Por outro lado (e como bem sabem os serviços de streaming ou os jornais), um modelo de assinatura pode ser muito irregular. Um aperto na economia e, de repente, os ecrãs nos bancos traseiros tornam-se uma despesa fácil de cortar.

As marcas de automóveis pensaram de certeza em tudo isto e muito mais, terão os seus modelos de negócio bem recheados de variáveis e parecem entusiamadas. O grupo Stellantis (dono de marcas como a Fiat, Citroën e Peugeot, entre outras) antecipa que num horizonte de mais dois anos todos os seus automóveis vão estar equipados para receber actualizações via Internet. 

O entusiasmo dos consumidores pode ser outra história. Um pequeno inquérito feito nos EUA indicou que os proprietários de automóveis detestam a ideia. O caso das chaves dos Toyota, por exemplo, levou proprietários a questionarem se os carros eram mesmo deles. Afinal, bastou a marca querer e, à distância, cortou a ligação entre a chave e o veículo.
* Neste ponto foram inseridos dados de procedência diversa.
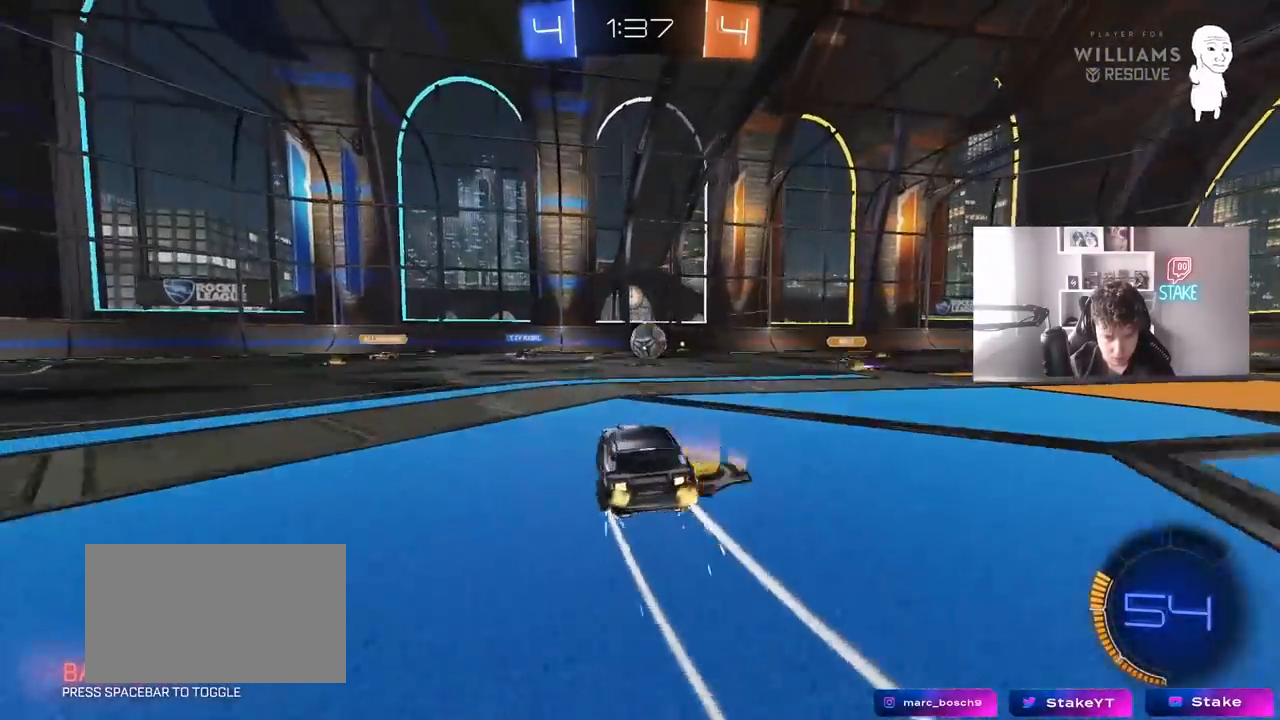
{"keys": ["a", "shift", "w"], "mouse": ["left", "right"], "mouse_move": "up", "events": [[50, "a", "down"], [50, "d", "up"], [50, "s", "down"], [50, "shift", "down"], [100, "mouse_left", "down"], [200, "s", "up"], [200, "shift", "up"], [250, "mouse_right", "up"], [283, "a", "up"], [383, "a", "down"], [383, "w", "down"], [433, "shift", "down"], [483, "mouse_right", "down"]]}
Os carros são um tipo especial de objecto. Como qualquer departamento de marketing de uma marca não se cansará de repetir, podem significar emancipação, liberdade, conforto, estatuto e auto-identidade. Este artigo científico argumenta até que os humanos têm uma ligação territorial aos seus carros, encarando-os como um território privado (o que, dizem as investigadoras, ajuda a explicar a agressividade de quem vai ao volante; é a tensão de defender um espaço privado dentro do espaço público que são as estradas).

Por si, nada disto torna o modelo de extras por subscrição inviável. Também os telemóveis são um tipo especial de objecto (em parte, por razões semelhantes aos carros) e quase todos aceitamos sem pestanejar um grande nível de interferência das empresas. Basta uma actualização do sistema operativo e o telemóvel deixa de funcionar da mesma forma que funcionava quando saiu da loja. Às vezes, a mudança é para pior. 

De todos os futuros imaginados para o automóvel, a ideia de proprietários enredados em serviços por subscrição é talvez a menos apelativa. Mas não é a mais improvável.